By Rich Galen
Friday, June 14, 2013
The hard left and the hard right -- who sometimes make
for strange political bedfellows -- are among the groups most upset by the
recent disclosures of NSA, DoJ, and CIA snooping on Americans.
President Barack Obama promised to shut down Guantanamo
Bay, but it remains open these five years later.
Obama promised to reverse, or at least cut down, on the
activities of the NSA and CIA against Americans, but that has not happened
either.
Obama promised to reset our relations with foreign
governments -- on the theory that George W. Bush bullied allies into helping
him on his foreign adventures and that they would welcome a change.
These (among other promises) drove idealistic young
people and cynical former 60s activists to work for Barack Obama's two victories.

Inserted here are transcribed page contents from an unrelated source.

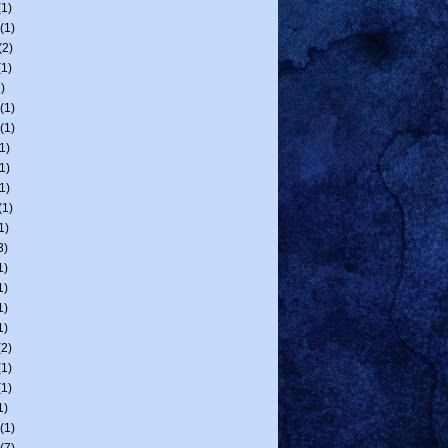
1)
(1)
(2)
1)
)
(1)
(1)
1)
1)
1)
(1)
1)
3)
1)
1)
1)
1)
2)
1)
1)
1)
(1)
(7)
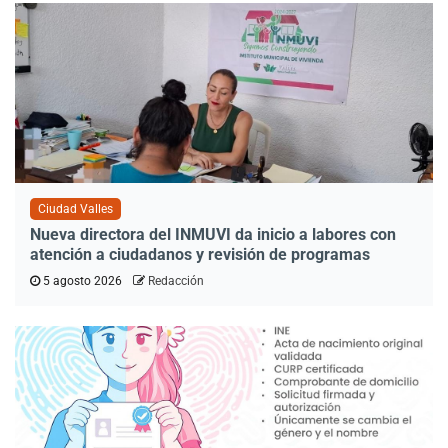
Ciudad Valles
Nueva directora del INMUVI da inicio a labores con
atención a ciudadanos y revisión de programas
5 agosto 2026
Redacción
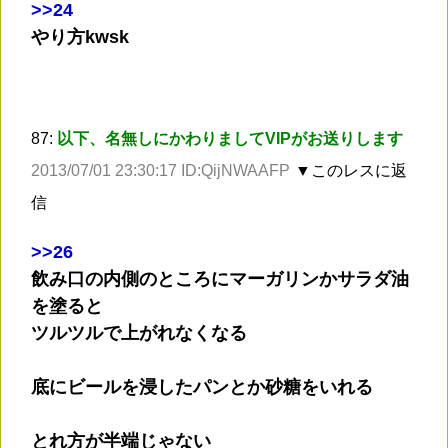
>
>24
やり方kwsk
87:
以下、名無しにかわりましてVIPがお送りします
2013/07/01 23:30:17 ID:QijNWAAFP
▼このレスに返
信
>
>26
飲み口の内側のところにマーガリンかサラダ油
を塗ると
ツルツルで上がれなくなる
底にビールを浸したパンとか砂糖をいれる
とれ方が半端じゃない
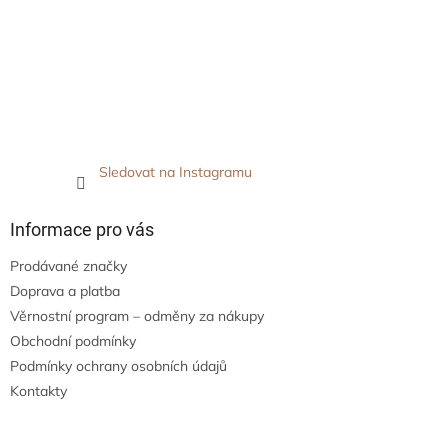
Sledovat na Instagramu
Informace pro vás
Prodávané značky
Doprava a platba
Věrnostní program – odměny za nákupy
Obchodní podmínky
Podmínky ochrany osobních údajů
Kontakty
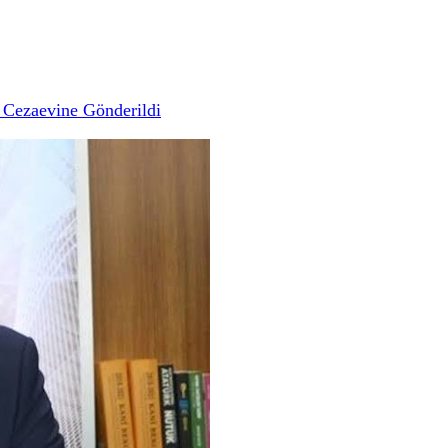
 Cezaevine Gönderildi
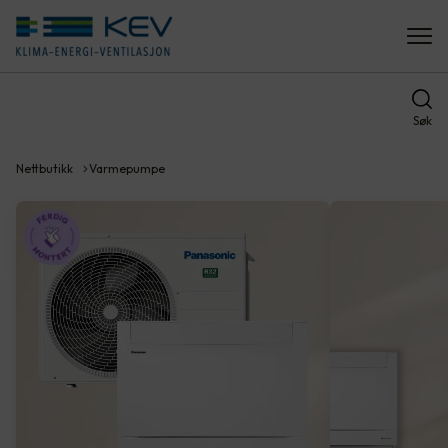
Søk
Nettbutikk
Varmepumpe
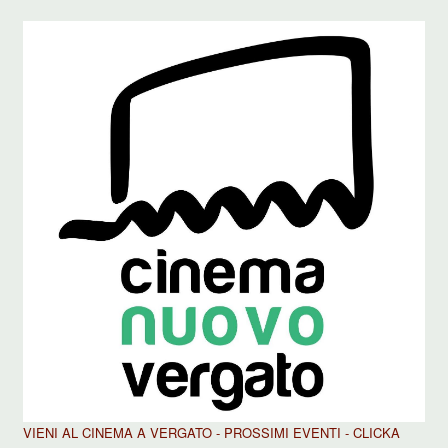
VIENI AL CINEMA A VERGATO - PROSSIMI EVENTI - CLICKA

Obama is being given some measure of political cover by
Sen. Dianne Feinstein (D-CA) who is the chair of the Senate Intelligence
Committee.
Just this week, she told reporters that the National
Security Agency "does not need a court order to search the database it
maintains of the call data surrendered by the nation's telecommunications
firms."
Does that sound to you at all like the catchphrase
"warrantless wiretaps" that liberals were so upset about during the
post-9/11 Bush era?
Me, too.
It is foreign policy that may be Obama's Achilles Heel
among his base.
We are no longer in Iraq and are withdrawing from
Afghanistan -- both are good things, but we don't now how they will turn out.
The whole Arab Spring celebration has ended up smelling
of stale beer and broken promises, a bit like the morning after a big spring
fraternity and sorority formal.
There's a lot we don't know about Libya. The White House
and the State Department are blocking every avenue of investigation into
Benghazi.
We do know about Egypt. The only difference between
current president Mohamed Morsi and former president Hosni Mubarak appears to
be that Mubarak used his thuggery to maintain control over a stable society.
Morsi is trying to be a political thug like Mubarak, but
he isn't as good at it.
Then over to Syria.
We have all read about how the President's national
security staff got their collective knickers in a twist when he went off-script
and said that if Syrian president Bashar al-Assad used chemical weapons against
the rebels, it would be "a red line."
Knowing that the President painted himself into a corner,
the White House found it necessary to issue a statement quoting:
"Following a deliberative review, our intelligence
community assesses that the Assad regime has used chemical weapons, including
the nerve agent sarin, on a small scale against the opposition multiple times
in the last year."
Remember, this is the same intelligence community (maybe
not the same people but the same sources and methods) that convinced George W.
Bush that Saddam Hussein had a stash of WMDs.
So if the intelligence community is convinced Assad is
using chemical weapons and Obama believes the charges, the "red line"
has been crossed.
President Obama has just announced the appointment of
Susan Rice to be his National Security Advisor. Ambassador Rice was the
President's choice to be Secretary of State but her statements relating to
Benghazi left little chance of her confirmation.
The National Security Advisor is a member of the
President's executive staff and there is no Senate confirmation involved.
As her first major problem, Dr. Rice will likely have to
find the paint thinner and find a way to blur that pesky "red line."
Russia and Iran (among others) are backing the Assad
regime. Turkey and Qatar (among others) are backing the rebels.
The United Nations issued a report this week that the
death toll in Syria has reached 93,000, so this is far beyond an extension of
the Arab Spring. It is a full-blown civil war.
There are no good options for Barack Obama in Syria. If
he continues to do nothing, the carnage that has only been growing over the
past two years will almost certainly expand.
But if he moves aggressively to help depose Assad, his
entire anti-Bush, anti-Iraq position will be called into question and his
already softening supporters on the left may, in fact, leave.